TEXT BLOCK =>

CapDec About the variance of 0.016

Hi, authors. In your paper, you mentioned:

Specifically, we set $\epsilon$ to the mean $\mathcal{l}_\infty$ norm of embedding differences between five captions that correspond to the same image. We estimated this based on captions of only 15 MS-COCO images.

I would like to know, have you released the corresponding code detail of the estimate of the variance?

Nov 14 '22 12:11 232525

Hi, Yes. We calculate it using the predictions_runner.py script with the flag --ablation_dist and the flag --text_autoencoder (which specifies to use CLIP text encoder rather than an image encoder. see its main method there: calc_distances_of_ready_embeddings). This will print the results of the average max norm of 900 samples but it will also save the 900 values to a pickle file so you can make sure this estimation could be done also with only 15 samples with high confidence (i.e. the variance of the max norm of different sets is negligible).

MATERIAL PROVIDED =>

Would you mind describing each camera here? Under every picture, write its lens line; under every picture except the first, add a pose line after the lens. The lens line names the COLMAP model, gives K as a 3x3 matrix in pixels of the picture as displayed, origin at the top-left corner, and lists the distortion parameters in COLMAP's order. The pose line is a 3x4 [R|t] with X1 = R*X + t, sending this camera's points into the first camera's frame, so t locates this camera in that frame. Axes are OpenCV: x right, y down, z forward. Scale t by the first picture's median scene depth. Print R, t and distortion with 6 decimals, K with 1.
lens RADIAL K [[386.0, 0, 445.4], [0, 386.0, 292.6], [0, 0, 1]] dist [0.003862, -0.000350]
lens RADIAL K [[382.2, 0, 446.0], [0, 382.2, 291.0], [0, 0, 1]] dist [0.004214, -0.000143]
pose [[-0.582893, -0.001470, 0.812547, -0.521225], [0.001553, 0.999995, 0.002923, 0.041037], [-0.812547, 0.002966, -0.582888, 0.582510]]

ACTIVITY A => Condense the paragraph of the CapDec thread that begins "Hi, Yes. We calculate it" into a short list that keeps its main facts.
ACTIVITY B => Please take the CapDec thread further, starting after its last reply.
The data above comes from a separate source.

RESPONSE AREA A =>
- Run the predictions_runner.py script with the flags --ablation_dist and --text_autoencoder.
- --text_autoencoder makes it use the CLIP text encoder instead of an image encoder; the main method is calc_distances_of_ready_embeddings.
- The script prints the average max norm over 900 samples.
- It also saves the 900 values to a pickle file. This lets you confirm that the estimate holds with high confidence from only 15 samples, since the variance of the max norm across different sets is negligible.

RESPONSE AREA B =>
Nov 14 '22 12:11 DavidHuji

Thanks for your reply, I calc the average result on val set, and it seems normal. But something confused me: you mentioned $l_\infty$ norm in your paper, but it seems that the $l1$ norm result is adopted. Is there anything I missed or mistake?

Nov 15 '22 02:11 232525

It prints a few different metrics though the infinity norm is the one that is printed here (line 86).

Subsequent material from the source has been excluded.